5. Ji Xiaolan's fishing quatrains: "A fisherman with a paddle, a fisherman with a hook. A clap and a laugh, one person monopolizes a river. "
6. Of course, Liu Zongyuan's "Jiang Xue" was the first to write a winter fishing poem, "There are no birds in a hundred mountains, no footprints in a thousand paths, a boat with a leaf, a bamboo cloak, and an old man fishing for the cold river-snow."
7. Yi Shi in Jiangcun by Sikong Shu: "When the fishing boat comes back, it is not a boat, and the moon in Jiangcun is sleeping. Even if the wind blows away overnight, it is only near the shallow waters of Lu Hua. "
8. There are clouds in Lu You's poem "Casual Love"; "Spring wine is sung at the bottom of the flower, and poles are cast by the river on a moonlit night."
9. On a small fishing trip near Yanhua Reservoir, I hung oblique light with a pole several times. -"Huai East Lake in Autumn" land tour.

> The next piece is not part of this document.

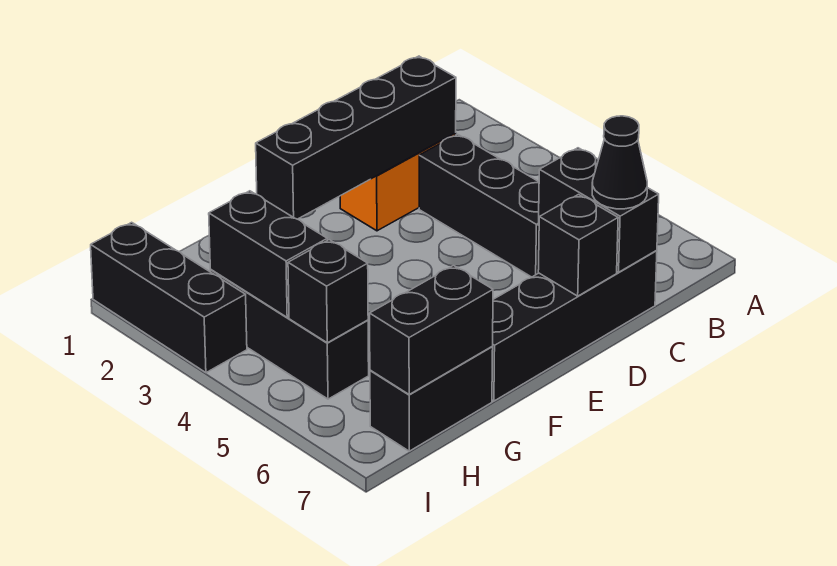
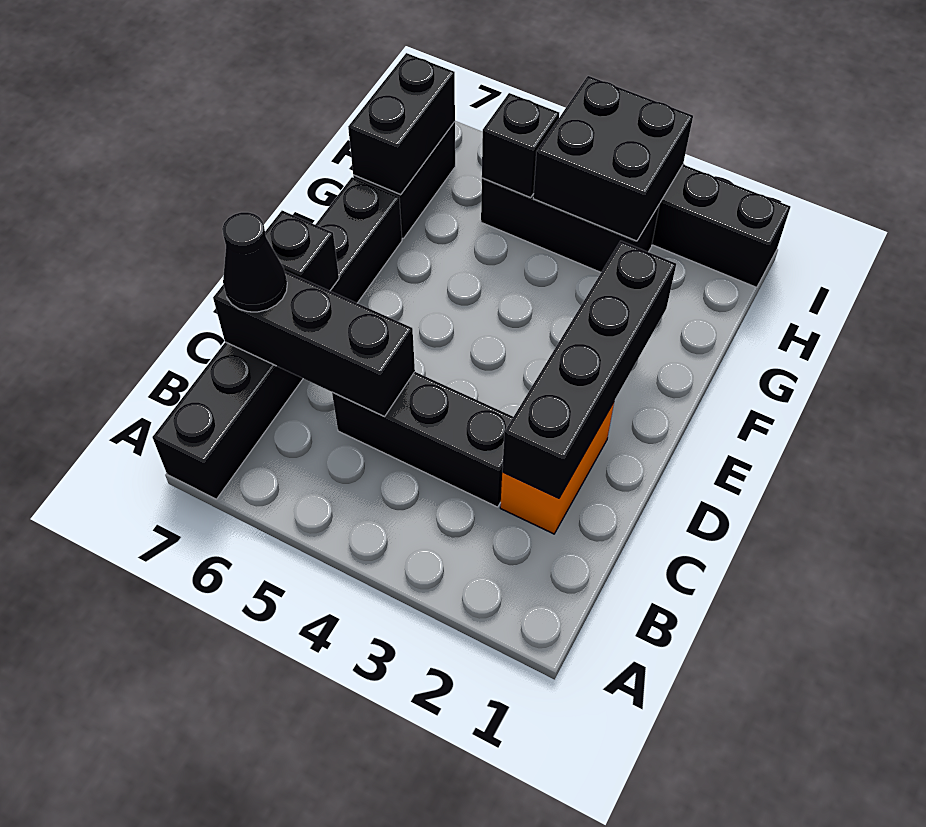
black 1x2 brick [538,148,659,272] -> black 1x3 brick [213,271,415,416]
black 1x4 brick [492,251,657,401] -> black 1x6 brick [153,177,402,499]
black 1x2 brick [209,191,327,317] -> black 2x2 brick [533,76,693,241]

10. Take romance as escape, Gan Kun as guide, rainbow as silk, bright moon as hook, unfaithful husband as bait.
-Li Bai's "Fishing Oak at Sea"
1 1. A unkempt little boy learned to draw a bow and sat on the edge of a raspberry-like moss, reflecting his body. Passers-by waved at a distance for fear that the fish would be frightened.